> _RECORDS PROVIDED_:
──────────────────────────────

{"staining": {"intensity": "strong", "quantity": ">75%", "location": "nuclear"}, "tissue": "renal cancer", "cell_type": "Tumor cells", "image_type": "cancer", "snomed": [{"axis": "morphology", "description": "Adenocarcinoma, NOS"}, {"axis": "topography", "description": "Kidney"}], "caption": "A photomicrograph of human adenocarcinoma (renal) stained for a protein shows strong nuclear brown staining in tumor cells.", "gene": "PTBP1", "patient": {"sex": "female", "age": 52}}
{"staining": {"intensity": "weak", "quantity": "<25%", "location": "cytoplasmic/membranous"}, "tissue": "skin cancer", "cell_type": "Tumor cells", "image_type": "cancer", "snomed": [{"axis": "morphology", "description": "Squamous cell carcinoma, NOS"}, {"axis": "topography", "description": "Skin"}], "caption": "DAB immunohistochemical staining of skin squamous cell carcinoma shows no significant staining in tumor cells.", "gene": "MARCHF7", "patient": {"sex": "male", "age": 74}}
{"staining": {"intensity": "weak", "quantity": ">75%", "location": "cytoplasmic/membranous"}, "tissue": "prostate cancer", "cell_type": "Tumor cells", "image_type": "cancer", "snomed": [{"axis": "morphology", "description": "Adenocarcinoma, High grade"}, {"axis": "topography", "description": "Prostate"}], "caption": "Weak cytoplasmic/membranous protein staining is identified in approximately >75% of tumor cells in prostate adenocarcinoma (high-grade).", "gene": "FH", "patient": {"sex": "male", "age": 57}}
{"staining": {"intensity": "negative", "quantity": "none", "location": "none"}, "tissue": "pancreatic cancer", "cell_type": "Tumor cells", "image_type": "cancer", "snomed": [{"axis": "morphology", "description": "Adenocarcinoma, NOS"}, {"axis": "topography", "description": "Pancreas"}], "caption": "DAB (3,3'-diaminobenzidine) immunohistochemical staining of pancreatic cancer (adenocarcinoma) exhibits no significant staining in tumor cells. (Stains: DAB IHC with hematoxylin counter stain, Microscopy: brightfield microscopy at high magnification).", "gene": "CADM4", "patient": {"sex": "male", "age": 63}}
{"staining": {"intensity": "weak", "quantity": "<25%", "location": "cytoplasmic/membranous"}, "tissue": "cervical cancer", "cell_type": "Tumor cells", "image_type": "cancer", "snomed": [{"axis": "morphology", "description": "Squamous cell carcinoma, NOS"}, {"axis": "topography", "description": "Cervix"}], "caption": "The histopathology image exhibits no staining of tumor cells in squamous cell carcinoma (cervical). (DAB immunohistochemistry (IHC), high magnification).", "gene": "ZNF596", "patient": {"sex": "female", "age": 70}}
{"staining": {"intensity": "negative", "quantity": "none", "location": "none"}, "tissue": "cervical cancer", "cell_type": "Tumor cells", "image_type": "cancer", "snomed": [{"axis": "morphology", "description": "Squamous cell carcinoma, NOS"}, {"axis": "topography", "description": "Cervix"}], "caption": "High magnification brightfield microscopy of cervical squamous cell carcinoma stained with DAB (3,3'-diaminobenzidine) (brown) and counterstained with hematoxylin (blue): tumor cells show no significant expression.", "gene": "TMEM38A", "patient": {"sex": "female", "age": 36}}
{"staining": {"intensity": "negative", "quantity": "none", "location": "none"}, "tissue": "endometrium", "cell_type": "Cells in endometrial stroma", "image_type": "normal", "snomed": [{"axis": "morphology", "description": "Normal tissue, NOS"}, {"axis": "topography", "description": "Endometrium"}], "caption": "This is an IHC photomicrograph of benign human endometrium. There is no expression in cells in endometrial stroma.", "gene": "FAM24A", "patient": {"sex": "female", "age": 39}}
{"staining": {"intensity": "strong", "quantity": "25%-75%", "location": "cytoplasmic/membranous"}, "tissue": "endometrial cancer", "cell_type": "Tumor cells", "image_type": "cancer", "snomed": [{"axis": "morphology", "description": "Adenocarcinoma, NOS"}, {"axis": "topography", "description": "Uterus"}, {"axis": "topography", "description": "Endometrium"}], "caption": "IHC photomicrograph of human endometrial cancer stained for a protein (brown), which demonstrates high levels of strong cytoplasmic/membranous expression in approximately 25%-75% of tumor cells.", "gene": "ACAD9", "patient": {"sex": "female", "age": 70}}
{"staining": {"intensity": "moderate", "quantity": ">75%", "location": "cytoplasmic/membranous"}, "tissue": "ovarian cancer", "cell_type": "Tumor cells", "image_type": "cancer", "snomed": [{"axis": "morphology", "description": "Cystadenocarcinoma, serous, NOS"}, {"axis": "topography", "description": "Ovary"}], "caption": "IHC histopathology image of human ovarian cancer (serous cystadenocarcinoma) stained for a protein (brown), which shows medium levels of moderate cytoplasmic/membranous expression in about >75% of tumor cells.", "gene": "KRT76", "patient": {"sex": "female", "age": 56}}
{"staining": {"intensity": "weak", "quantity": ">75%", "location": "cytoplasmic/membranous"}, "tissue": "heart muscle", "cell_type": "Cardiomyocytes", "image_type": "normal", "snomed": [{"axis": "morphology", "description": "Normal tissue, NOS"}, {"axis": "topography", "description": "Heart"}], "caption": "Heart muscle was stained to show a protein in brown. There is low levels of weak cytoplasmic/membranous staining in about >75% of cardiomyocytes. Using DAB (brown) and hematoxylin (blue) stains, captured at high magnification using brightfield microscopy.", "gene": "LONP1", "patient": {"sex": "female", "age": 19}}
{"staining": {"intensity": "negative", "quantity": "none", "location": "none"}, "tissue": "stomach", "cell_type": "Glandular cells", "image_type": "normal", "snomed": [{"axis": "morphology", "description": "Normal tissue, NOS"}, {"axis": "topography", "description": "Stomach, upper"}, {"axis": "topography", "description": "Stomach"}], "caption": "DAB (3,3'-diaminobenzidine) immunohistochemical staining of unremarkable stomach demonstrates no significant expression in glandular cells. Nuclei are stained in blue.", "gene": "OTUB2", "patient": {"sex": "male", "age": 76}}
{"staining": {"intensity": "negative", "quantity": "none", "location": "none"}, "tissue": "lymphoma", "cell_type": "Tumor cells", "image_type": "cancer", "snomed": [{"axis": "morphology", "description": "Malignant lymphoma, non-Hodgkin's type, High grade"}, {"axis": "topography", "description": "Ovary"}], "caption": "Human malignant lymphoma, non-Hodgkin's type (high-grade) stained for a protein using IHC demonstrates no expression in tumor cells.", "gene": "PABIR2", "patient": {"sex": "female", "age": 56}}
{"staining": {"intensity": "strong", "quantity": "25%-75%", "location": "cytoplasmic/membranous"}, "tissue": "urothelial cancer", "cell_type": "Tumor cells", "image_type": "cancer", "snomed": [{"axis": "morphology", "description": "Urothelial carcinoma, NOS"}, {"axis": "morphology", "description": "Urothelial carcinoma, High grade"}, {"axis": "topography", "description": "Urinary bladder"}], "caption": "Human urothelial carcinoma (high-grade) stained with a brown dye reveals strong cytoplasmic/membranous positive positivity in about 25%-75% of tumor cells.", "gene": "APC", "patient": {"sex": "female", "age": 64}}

──────────────────────────────

> _WHAT THE TASK ASKS_: Return all of the material verbatim, with no line left out.

> _ANSWER SPACE_:
{"staining": {"intensity": "strong", "quantity": ">75%", "location": "nuclear"}, "tissue": "renal cancer", "cell_type": "Tumor cells", "image_type": "cancer", "snomed": [{"axis": "morphology", "description": "Adenocarcinoma, NOS"}, {"axis": "topography", "description": "Kidney"}], "caption": "A photomicrograph of human adenocarcinoma (renal) stained for a protein shows strong nuclear brown staining in tumor cells.", "gene": "PTBP1", "patient": {"sex": "female", "age": 52}}
{"staining": {"intensity": "weak", "quantity": "<25%", "location": "cytoplasmic/membranous"}, "tissue": "skin cancer", "cell_type": "Tumor cells", "image_type": "cancer", "snomed": [{"axis": "morphology", "description": "Squamous cell carcinoma, NOS"}, {"axis": "topography", "description": "Skin"}], "caption": "DAB immunohistochemical staining of skin squamous cell carcinoma shows no significant staining in tumor cells.", "gene": "MARCHF7", "patient": {"sex": "male", "age": 74}}
{"staining": {"intensity": "weak", "quantity": ">75%", "location": "cytoplasmic/membranous"}, "tissue": "prostate cancer", "cell_type": "Tumor cells", "image_type": "cancer", "snomed": [{"axis": "morphology", "description": "Adenocarcinoma, High grade"}, {"axis": "topography", "description": "Prostate"}], "caption": "Weak cytoplasmic/membranous protein staining is identified in approximately >75% of tumor cells in prostate adenocarcinoma (high-grade).", "gene": "FH", "patient": {"sex": "male", "age": 57}}
{"staining": {"intensity": "negative", "quantity": "none", "location": "none"}, "tissue": "pancreatic cancer", "cell_type": "Tumor cells", "image_type": "cancer", "snomed": [{"axis": "morphology", "description": "Adenocarcinoma, NOS"}, {"axis": "topography", "description": "Pancreas"}], "caption": "DAB (3,3'-diaminobenzidine) immunohistochemical staining of pancreatic cancer (adenocarcinoma) exhibits no significant staining in tumor cells. (Stains: DAB IHC with hematoxylin counter stain, Microscopy: brightfield microscopy at high magnification).", "gene": "CADM4", "patient": {"sex": "male", "age": 63}}
{"staining": {"intensity": "weak", "quantity": "<25%", "location": "cytoplasmic/membranous"}, "tissue": "cervical cancer", "cell_type": "Tumor cells", "image_type": "cancer", "snomed": [{"axis": "morphology", "description": "Squamous cell carcinoma, NOS"}, {"axis": "topography", "description": "Cervix"}], "caption": "The histopathology image exhibits no staining of tumor cells in squamous cell carcinoma (cervical). (DAB immunohistochemistry (IHC), high magnification).", "gene": "ZNF596", "patient": {"sex": "female", "age": 70}}
{"staining": {"intensity": "negative", "quantity": "none", "location": "none"}, "tissue": "cervical cancer", "cell_type": "Tumor cells", "image_type": "cancer", "snomed": [{"axis": "morphology", "description": "Squamous cell carcinoma, NOS"}, {"axis": "topography", "description": "Cervix"}], "caption": "High magnification brightfield microscopy of cervical squamous cell carcinoma stained with DAB (3,3'-diaminobenzidine) (brown) and counterstained with hematoxylin (blue): tumor cells show no significant expression.", "gene": "TMEM38A", "patient": {"sex": "female", "age": 36}}
{"staining": {"intensity": "negative", "quantity": "none", "location": "none"}, "tissue": "endometrium", "cell_type": "Cells in endometrial stroma", "image_type": "normal", "snomed": [{"axis": "morphology", "description": "Normal tissue, NOS"}, {"axis": "topography", "description": "Endometrium"}], "caption": "This is an IHC photomicrograph of benign human endometrium. There is no expression in cells in endometrial stroma.", "gene": "FAM24A", "patient": {"sex": "female", "age": 39}}
{"staining": {"intensity": "strong", "quantity": "25%-75%", "location": "cytoplasmic/membranous"}, "tissue": "endometrial cancer", "cell_type": "Tumor cells", "image_type": "cancer", "snomed": [{"axis": "morphology", "description": "Adenocarcinoma, NOS"}, {"axis": "topography", "description": "Uterus"}, {"axis": "topography", "description": "Endometrium"}], "caption": "IHC photomicrograph of human endometrial cancer stained for a protein (brown), which demonstrates high levels of strong cytoplasmic/membranous expression in approximately 25%-75% of tumor cells.", "gene": "ACAD9", "patient": {"sex": "female", "age": 70}}
{"staining": {"intensity": "moderate", "quantity": ">75%", "location": "cytoplasmic/membranous"}, "tissue": "ovarian cancer", "cell_type": "Tumor cells", "image_type": "cancer", "snomed": [{"axis": "morphology", "description": "Cystadenocarcinoma, serous, NOS"}, {"axis": "topography", "description": "Ovary"}], "caption": "IHC histopathology image of human ovarian cancer (serous cystadenocarcinoma) stained for a protein (brown), which shows medium levels of moderate cytoplasmic/membranous expression in about >75% of tumor cells.", "gene": "KRT76", "patient": {"sex": "female", "age": 56}}
{"staining": {"intensity": "weak", "quantity": ">75%", "location": "cytoplasmic/membranous"}, "tissue": "heart muscle", "cell_type": "Cardiomyocytes", "image_type": "normal", "snomed": [{"axis": "morphology", "description": "Normal tissue, NOS"}, {"axis": "topography", "description": "Heart"}], "caption": "Heart muscle was stained to show a protein in brown. There is low levels of weak cytoplasmic/membranous staining in about >75% of cardiomyocytes. Using DAB (brown) and hematoxylin (blue) stains, captured at high magnification using brightfield microscopy.", "gene": "LONP1", "patient": {"sex": "female", "age": 19}}
{"staining": {"intensity": "negative", "quantity": "none", "location": "none"}, "tissue": "stomach", "cell_type": "Glandular cells", "image_type": "normal", "snomed": [{"axis": "morphology", "description": "Normal tissue, NOS"}, {"axis": "topography", "description": "Stomach, upper"}, {"axis": "topography", "description": "Stomach"}], "caption": "DAB (3,3'-diaminobenzidine) immunohistochemical staining of unremarkable stomach demonstrates no significant expression in glandular cells. Nuclei are stained in blue.", "gene": "OTUB2", "patient": {"sex": "male", "age": 76}}
{"staining": {"intensity": "negative", "quantity": "none", "location": "none"}, "tissue": "lymphoma", "cell_type": "Tumor cells", "image_type": "cancer", "snomed": [{"axis": "morphology", "description": "Malignant lymphoma, non-Hodgkin's type, High grade"}, {"axis": "topography", "description": "Ovary"}], "caption": "Human malignant lymphoma, non-Hodgkin's type (high-grade) stained for a protein using IHC demonstrates no expression in tumor cells.", "gene": "PABIR2", "patient": {"sex": "female", "age": 56}}
{"staining": {"intensity": "strong", "quantity": "25%-75%", "location": "cytoplasmic/membranous"}, "tissue": "urothelial cancer", "cell_type": "Tumor cells", "image_type": "cancer", "snomed": [{"axis": "morphology", "description": "Urothelial carcinoma, NOS"}, {"axis": "morphology", "description": "Urothelial carcinoma, High grade"}, {"axis": "topography", "description": "Urinary bladder"}], "caption": "Human urothelial carcinoma (high-grade) stained with a brown dye reveals strong cytoplasmic/membranous positive positivity in about 25%-75% of tumor cells.", "gene": "APC", "patient": {"sex": "female", "age": 64}}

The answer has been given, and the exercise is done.